Depends Undergarments Lifetime Achievement Award: Matt Grice. Having a solid chin is a great asset in combat sports. However, when that chin is so sturdy that it allows you to get knocked out eight times in a single round without ever going down, it can become a liability to future bowel movements. If Matt Grice doesn’t learn how to better protect that concrete jaw, he’ll become all too familiar with this horrific product at a tragically young age.
Best 17th Century Sailor Impression: Michael Chiesa. If there’s one job harder than that of professional fighter, it’s 17th Century seaman. Old school ships were swarmed with rats, lice, a lack of medicine, and a shortage of food and clean drinking water. A sailor was expected to grow a beard while at sea. It was a mark of dignity. However, that beard was also an attractive nest for lice.

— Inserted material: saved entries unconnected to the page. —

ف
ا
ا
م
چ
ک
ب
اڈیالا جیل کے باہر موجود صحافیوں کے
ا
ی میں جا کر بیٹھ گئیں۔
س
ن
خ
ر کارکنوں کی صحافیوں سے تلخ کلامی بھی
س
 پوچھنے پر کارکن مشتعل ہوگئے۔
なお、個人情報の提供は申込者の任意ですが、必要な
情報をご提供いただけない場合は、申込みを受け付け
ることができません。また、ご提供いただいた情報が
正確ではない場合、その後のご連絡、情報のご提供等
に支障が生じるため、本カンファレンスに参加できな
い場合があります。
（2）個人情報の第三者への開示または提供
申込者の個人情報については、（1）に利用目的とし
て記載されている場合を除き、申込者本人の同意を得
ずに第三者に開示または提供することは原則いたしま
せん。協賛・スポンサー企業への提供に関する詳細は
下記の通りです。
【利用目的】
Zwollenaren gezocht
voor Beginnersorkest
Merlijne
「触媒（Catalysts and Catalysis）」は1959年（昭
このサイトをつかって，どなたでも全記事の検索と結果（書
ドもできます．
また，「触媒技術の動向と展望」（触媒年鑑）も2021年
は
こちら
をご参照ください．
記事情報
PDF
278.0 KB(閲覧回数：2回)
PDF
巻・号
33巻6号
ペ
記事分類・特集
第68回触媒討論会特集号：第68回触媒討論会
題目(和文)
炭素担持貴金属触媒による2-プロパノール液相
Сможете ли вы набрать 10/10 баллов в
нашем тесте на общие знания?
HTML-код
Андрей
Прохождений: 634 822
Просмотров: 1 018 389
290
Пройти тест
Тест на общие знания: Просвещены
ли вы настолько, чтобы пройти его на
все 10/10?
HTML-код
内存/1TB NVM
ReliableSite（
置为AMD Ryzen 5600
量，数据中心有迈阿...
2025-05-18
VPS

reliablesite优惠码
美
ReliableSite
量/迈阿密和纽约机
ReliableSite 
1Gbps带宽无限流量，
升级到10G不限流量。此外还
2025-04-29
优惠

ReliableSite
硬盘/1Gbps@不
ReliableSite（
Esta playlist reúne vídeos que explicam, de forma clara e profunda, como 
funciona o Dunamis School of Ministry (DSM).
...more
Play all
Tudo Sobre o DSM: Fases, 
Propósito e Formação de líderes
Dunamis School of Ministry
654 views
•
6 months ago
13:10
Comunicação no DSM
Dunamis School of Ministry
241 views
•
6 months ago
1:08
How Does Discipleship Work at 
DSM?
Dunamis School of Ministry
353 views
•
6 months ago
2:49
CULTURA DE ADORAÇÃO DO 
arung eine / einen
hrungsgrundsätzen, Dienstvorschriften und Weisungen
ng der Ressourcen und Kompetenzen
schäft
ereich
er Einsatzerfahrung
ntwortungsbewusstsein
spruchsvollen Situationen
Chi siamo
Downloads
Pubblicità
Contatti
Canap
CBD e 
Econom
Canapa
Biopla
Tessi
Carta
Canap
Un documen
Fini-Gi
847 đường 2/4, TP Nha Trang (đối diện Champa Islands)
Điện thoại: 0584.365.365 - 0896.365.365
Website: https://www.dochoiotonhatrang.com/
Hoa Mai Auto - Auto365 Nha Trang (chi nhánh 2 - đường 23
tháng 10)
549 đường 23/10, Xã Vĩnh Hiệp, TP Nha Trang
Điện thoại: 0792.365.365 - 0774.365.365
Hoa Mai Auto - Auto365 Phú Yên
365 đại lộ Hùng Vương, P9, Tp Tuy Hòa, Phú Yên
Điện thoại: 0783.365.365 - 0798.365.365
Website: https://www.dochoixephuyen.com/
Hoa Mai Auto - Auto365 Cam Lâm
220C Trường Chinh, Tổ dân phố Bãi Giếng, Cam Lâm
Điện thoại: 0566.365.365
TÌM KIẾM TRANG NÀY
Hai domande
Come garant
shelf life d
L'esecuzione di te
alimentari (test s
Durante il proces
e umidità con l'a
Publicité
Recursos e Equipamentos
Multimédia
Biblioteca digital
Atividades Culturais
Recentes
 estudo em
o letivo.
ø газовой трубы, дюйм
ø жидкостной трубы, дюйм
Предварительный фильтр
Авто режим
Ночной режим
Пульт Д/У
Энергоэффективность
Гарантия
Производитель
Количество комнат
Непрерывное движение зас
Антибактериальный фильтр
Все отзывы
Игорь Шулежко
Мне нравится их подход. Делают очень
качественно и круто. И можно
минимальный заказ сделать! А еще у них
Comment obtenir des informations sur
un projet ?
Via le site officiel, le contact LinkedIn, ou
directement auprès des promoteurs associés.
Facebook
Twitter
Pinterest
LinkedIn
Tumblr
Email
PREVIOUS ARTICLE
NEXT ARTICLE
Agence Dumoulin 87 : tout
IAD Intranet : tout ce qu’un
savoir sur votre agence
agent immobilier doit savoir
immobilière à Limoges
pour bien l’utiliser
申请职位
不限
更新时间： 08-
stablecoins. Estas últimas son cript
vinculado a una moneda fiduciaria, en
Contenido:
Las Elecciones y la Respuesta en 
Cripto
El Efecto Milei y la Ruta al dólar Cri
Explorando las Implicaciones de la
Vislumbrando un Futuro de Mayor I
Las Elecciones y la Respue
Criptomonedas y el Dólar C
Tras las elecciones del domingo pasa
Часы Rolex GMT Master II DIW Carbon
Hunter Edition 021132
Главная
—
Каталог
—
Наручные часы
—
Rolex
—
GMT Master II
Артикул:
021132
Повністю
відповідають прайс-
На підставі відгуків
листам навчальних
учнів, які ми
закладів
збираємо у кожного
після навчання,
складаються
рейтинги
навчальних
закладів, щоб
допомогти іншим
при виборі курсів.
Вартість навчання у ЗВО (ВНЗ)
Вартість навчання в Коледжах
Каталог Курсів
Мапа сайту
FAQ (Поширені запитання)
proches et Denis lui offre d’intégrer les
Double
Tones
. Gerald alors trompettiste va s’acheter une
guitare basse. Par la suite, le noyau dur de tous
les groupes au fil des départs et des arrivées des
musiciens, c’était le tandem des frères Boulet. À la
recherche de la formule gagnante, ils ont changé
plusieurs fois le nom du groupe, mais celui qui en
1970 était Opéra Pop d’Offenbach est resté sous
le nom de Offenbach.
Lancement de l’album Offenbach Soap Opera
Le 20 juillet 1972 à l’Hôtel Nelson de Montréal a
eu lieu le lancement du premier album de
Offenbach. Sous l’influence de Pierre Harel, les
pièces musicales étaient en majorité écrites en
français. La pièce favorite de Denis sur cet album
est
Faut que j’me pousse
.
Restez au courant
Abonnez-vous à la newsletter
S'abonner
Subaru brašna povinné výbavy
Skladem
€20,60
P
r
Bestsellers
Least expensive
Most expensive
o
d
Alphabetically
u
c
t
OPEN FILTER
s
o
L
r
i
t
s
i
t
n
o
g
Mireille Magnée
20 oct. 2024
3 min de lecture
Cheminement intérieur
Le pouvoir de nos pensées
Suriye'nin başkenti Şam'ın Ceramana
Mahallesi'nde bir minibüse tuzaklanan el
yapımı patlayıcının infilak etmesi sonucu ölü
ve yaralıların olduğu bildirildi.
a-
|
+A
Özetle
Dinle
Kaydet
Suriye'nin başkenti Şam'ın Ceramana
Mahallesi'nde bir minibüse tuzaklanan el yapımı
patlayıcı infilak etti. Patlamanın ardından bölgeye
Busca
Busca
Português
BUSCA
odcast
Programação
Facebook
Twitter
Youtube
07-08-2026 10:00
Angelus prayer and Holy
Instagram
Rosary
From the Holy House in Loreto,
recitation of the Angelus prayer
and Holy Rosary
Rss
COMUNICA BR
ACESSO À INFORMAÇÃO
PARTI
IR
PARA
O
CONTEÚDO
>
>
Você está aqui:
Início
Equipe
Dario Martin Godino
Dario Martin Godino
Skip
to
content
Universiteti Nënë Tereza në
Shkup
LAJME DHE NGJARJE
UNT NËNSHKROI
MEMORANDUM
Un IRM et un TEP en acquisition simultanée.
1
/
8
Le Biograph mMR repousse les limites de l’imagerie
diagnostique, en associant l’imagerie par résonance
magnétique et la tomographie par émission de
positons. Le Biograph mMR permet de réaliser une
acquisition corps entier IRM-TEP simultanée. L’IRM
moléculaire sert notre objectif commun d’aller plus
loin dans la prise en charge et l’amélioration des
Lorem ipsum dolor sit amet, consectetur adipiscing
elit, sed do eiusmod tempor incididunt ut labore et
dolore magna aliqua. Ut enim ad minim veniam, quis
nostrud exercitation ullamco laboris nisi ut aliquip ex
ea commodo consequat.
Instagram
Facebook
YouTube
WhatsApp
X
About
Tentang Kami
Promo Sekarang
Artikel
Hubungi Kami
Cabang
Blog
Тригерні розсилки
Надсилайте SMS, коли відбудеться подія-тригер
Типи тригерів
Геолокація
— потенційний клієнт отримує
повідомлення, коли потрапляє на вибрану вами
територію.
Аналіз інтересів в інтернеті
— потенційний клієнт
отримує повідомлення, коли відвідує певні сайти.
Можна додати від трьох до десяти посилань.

Growing a beard today is still a sign of manhood, and if properly maintained can score a fellow some decent tail. But if proper maintenance is ignored, you just look like a slob with a lice infested beard. Chiesa’s beard was just such a spectacle. Mikey, this is the 21st Century kid, no reason to go around looking like a 17th Century seaman, or worse yet, Roy Nelson.
Damn Near Shocked the World Award: Liz Carmouche. When Liz took Ronda Rousey’s back, sunk those hooks in, and began cranking on her face looking for that choke, it appeared she was just an ass hair away from shocking the world, and sending Dana White into a Meniere’s induced coma. Ronda was looking pretty miserable in that position, but it seems she was much more worried about her boob popping out than being choked unconscious. She’s just that badass. Once she ensured that scores of men, and some women, would not be rubbing one out to her wardrobe malfunction, she escaped the position, walked right though a very hard kick to the breast, and commenced to do exactly what she set out to do: score another first round armbar victory. Carmouche deserves credit though for making a fight out of it and coming that close to pulling off what would have been a colossal upset. She did better than anyone expected and got a nice ovation from the crowd.
Most Woefully Unaware of What’s What Award: Lyoto Machida. After decimating Ryan Bader last August, Machida was supposed to have earned another crack at Jon Jones. Then after declining a short notice fight with Jones during the whole 151 debacle, his title shot was stripped away. Elsewhere in the UFC, Nick Diaz is about to fight for the welterweight title despite coming off a loss and a drug suspension. Chael Sonnen , who hasn’t fought at 205 for the better part of a decade, and posted a 1-2 record in the UFC when he did, is facing Jones for the light-heavyweight title. Perennial Top 10 welterweight, Jon Fitch just got cut. The writing is on the wall, in English, Portuguese, fuckin’ Sanskrit, for all to see. Title shots, hell even continued employment, depend on more than just Ws and rankings. Machida did not fight like a man looking to earn a title shot. He fought like a guy looking for a safe win. Hence there will be no shot in his immediate future, and if he keeps up with performances like this, he may very well find his ass out of a job, drowning his sorrows in piss cocktails.